Я прохаживался по каждому этапу своей жизни и высмеивал его, время от времени не сумев сдержаться, выкрикивая что-нибудь особенно нелепое, понося свои увлечения и убеждения, и те чрезвычайно мелкие в своей значительности аргументы, которые я приводил.

Вспоминал споры и дискуссии, которые вёл на просторах газет и в хорошо освещённых гостиных и залах – запах пера, любимой еды; дом, в котором вырос; людей, которые составляли мою жизнь – как же это всё казалось далеко, как это было мелко и ничтожно!

Все наши заботы, вся наша деятельность, направленная на достижения кратковременных целей, непостижимых в своей незначительности, наши неправильные приоритеты, неверные ценности, наши причины для тревоги и счастья – какое это всё в конце концов имеет значение в масштабах хотя бы нашей солнечной системы, не говоря уж обо всей вселенной?

Последние

слова я выкрикнул, обращаясь к улице за окном, и, наконец, потеряв контроль над собой, начал биться о решётки головой, яростно крича, пока не свалился без чувств.

Последнее, что я услышал, были выстрелы в городе.

Последнее, что я увидел, было лицо Леонарда.

6

Сквозь тучи может солнце просиять,

Тебя зажечь лучом полдневным снова.

Час славы может стать твоим опять,

Грядущий день – сравняться с днем былого!

Джордж Байрон

Леонард стоял, опираясь на танк, в чёрном берете и полном обмундировании, он курил сигару и выглядел среди своих людей чрезвычайно уверенно и спокойно (если он вообще когда-то выглядел неспокойно), несмотря на то, что вокруг гремели выстрели и то и дело падали люди и больше не поднимались.

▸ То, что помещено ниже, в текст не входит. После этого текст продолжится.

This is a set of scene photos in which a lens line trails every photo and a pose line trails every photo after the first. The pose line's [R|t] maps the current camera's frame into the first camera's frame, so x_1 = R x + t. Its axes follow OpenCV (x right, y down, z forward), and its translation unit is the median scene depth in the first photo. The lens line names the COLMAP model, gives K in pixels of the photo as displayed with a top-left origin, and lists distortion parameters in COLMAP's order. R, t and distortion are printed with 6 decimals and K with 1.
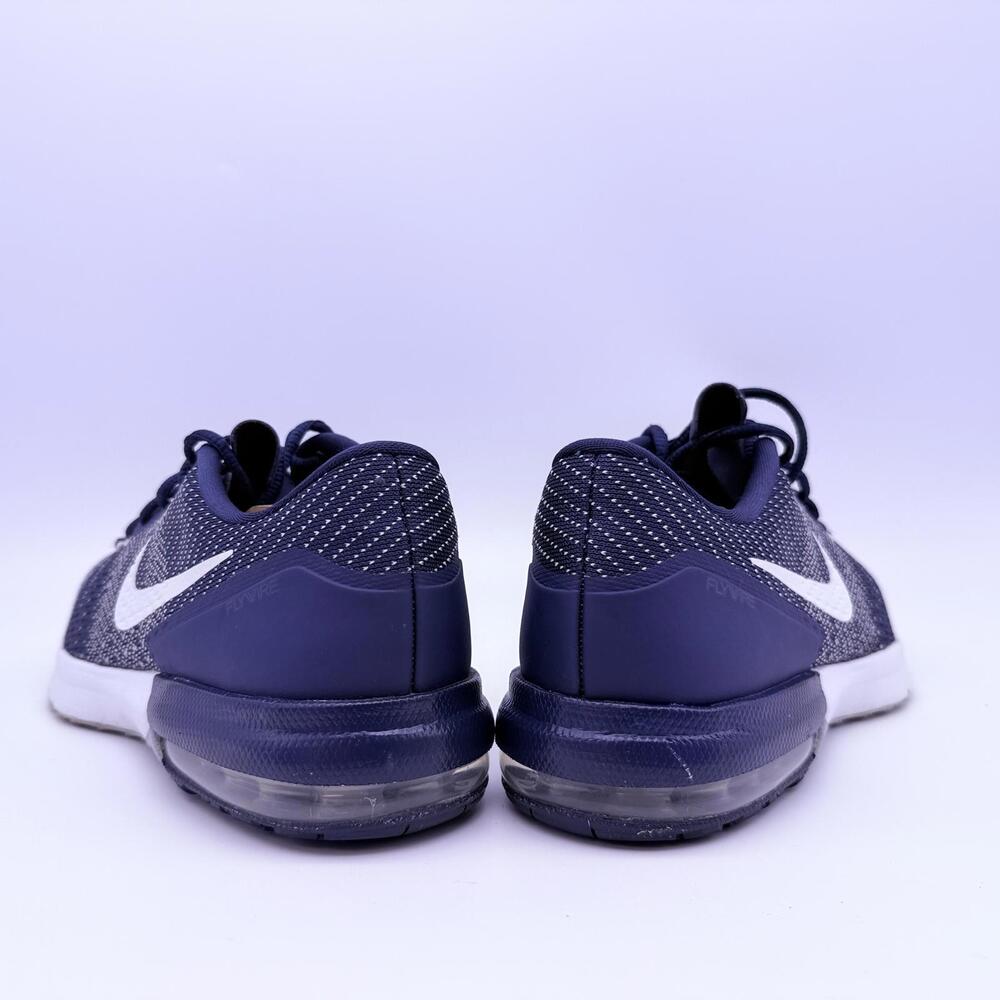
lens RADIAL K [[961.6, 0, 500.0], [0, 961.6, 500.0], [0, 0, 1]] dist [0.080384, -0.012518]
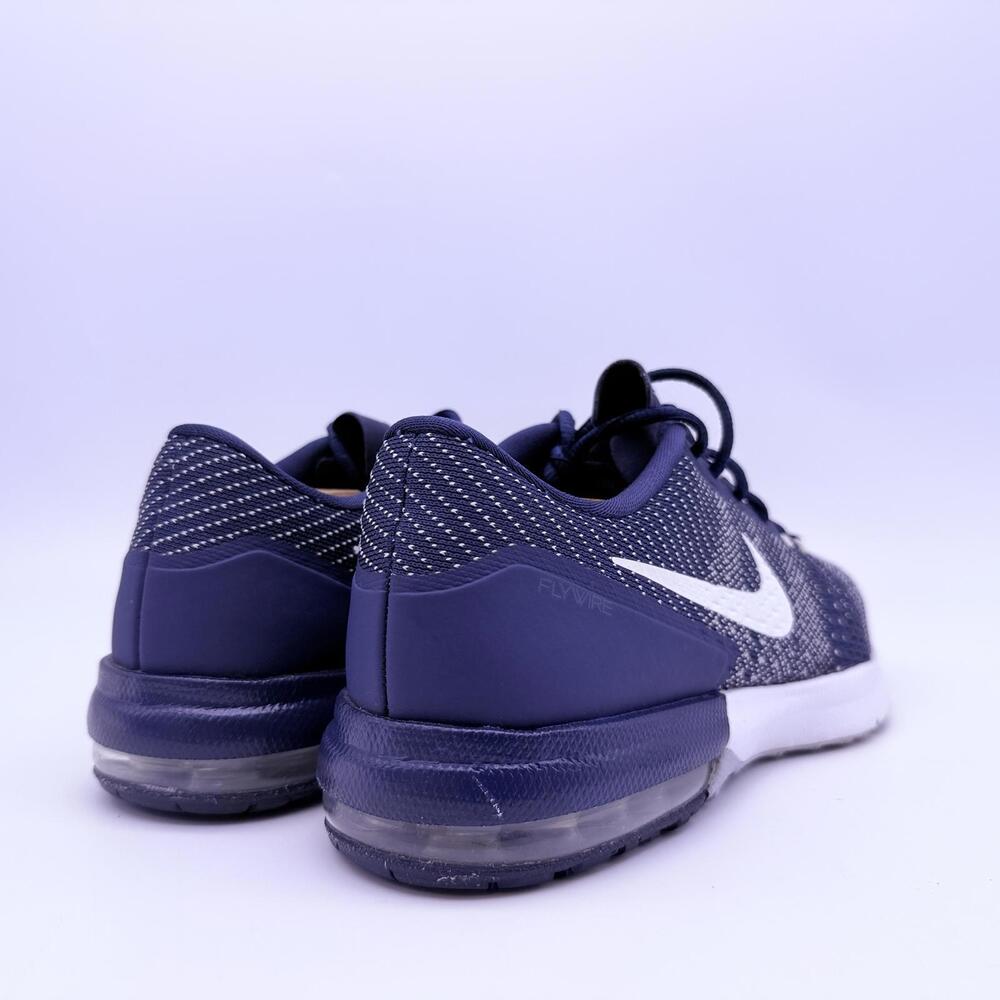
lens RADIAL K [[961.6, 0, 500.0], [0, 961.6, 500.0], [0, 0, 1]] dist [0.080384, -0.012518]
pose [[0.993419, 0.002400, -0.114509, 0.277177], [-0.004780, 0.999778, -0.020514, 0.029563], [0.114434, 0.020926, 0.993210, 0.154301]]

У меня создалось ощущение, будто стреляют сразу со всех сторон, и я не понимал, кто это делает и зачем, ведь линия фронта очень далеко.

Разве что – мелькнула догадка – это свои стреляют по своим…

Но что за бред, абсурд…

Гражданская война, у нас?

Не может быть…

Поток мыслей был прерван доктором, который напряжённо всматривался в меня и чем-то отирал мне лоб.

На тряпке была кровь.

Врач и сам был ранен – по виску у него сочилась струйка крови, но он не обращал на это внимания.

Увидев, что мне стало легче, его лицо несколько прояснилось, однако грусть и задумчивость обречённости не сходили с него, как печать Танатоса, а сыпавшаяся с потолка штукатурка и пыль очерчивали его лицо, как дешёвый грим в плохоньком театре, но, казалось, что его внешний вид волнует его меньше всего.

Я спросил его, что происходит – спросил с трудом и хрипло (я сорвал голос, по всей видимости), но он не ответил и просто молча покачал головой.

И я снова впал в небытие.

Лёжа во тьме и бессилии, я ощущал лишь, как мои мысли меланхолично находили друг друга, словно бактерии под микроскопом, проникали в других и пожирали третьих – без какой-либо конкретики или глубины, жизнь в них теплилась лишь самая примитивная, и на большее я не был способен, настолько меня измотали мои собственные душевные терзания и приглянулась в то же время в этом мутном бреду и затмении эта аллюзия, но всё же, из-за непроглядного мрака Морфея, до меня доносились какие-то отрывочные звуки – видимо, сражение продолжалось, правда, я не мог понять точнее, что именно происходит в нашем городе и почему доктор был так опечален.

Я не мог предположить даже самое худшее – настолько мои мысли были далеки от того, чтобы не только хоть мало мальски развиваться, но и захватить моё внимание, столь уставшее и рассеянное по всему пространству моего воображения.

Я лишь осознавал, что я ещё жив.

И, какой-то частью своего существования, я осознал, что видел Леонарда.

И произнёс его имя.

Когда я очнулся, доктор всё ещё обеспокоенно сидел надо мной.